Liberty business grows with the times
Owning a butcher shop isn’t exactly what Kinkade would’ve imagined herself doing out of college. She entered the business at just 21, a graduate from Kansas State University with a degree in agriculture and business.
At one point in time, she planned to go to veterinary school. But after pursuing her family’s long talked-about dream goal of opening a butcher shop, she’s fulfilled getting to share that passion with the public.
Plus, she loves her customers.
“There’s a lot of people that come in here that we know their names, their orders,” she said.
When she first started, she hadn’t met many women who worked in butcher shops, let alone owned one. But that challenge alone pushed her to further success.
With a smile, Kinkade told The Star that she loves being in a male-dominated industry.
“It almost makes me want to get more women involved,” she said. “I’m confident in who I am and the knowledge I have.”
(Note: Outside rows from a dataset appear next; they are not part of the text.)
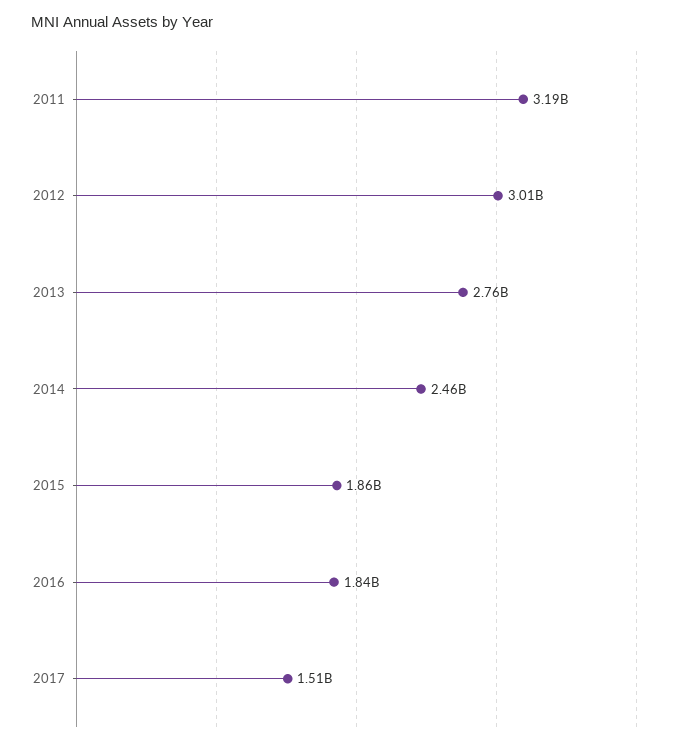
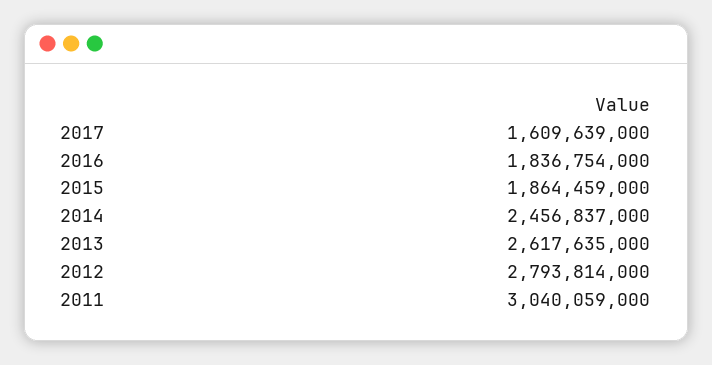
  {
-   "2011": 3190000000,
+   "2011": 3040059000,
-   "2012": 3010000000,
+   "2012": 2793814000,
-   "2013": 2760000000,
+   "2013": 2617635000,
    "2014": 2456837000,
    "2015": 1864459000,
    "2016": 1836754000,
-   "2017": 1510000000
+   "2017": 1609639000
  }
The butcher shop’s growing fan base is a large reason why they upgraded their space from a mere 1,280 square feet to about 4,000 in December, just 2 miles from the previous store.
“We were very limited there,” general manager Dena Kelly said of the original location. Already, customers are asking if they’ll move into an even bigger space. Not yet, Kinkade said.
Offering competition-grade meats and custom cuts, Upper Cut’s cooked menu includes the Thai Chili Chicken Ranch Burger ($24.99), Meme’s Million Dollar Burger ($24.99), The Butcher’s Blend Steak Burger ($19.99) and more.
And, of course, the impressive Meat Mountain. Nobody’s beat the challenge yet, Kinkade said.
“I think people have fun here, and I want that to come across in a video,” she said. “I want to be innovative, I want to try something new.”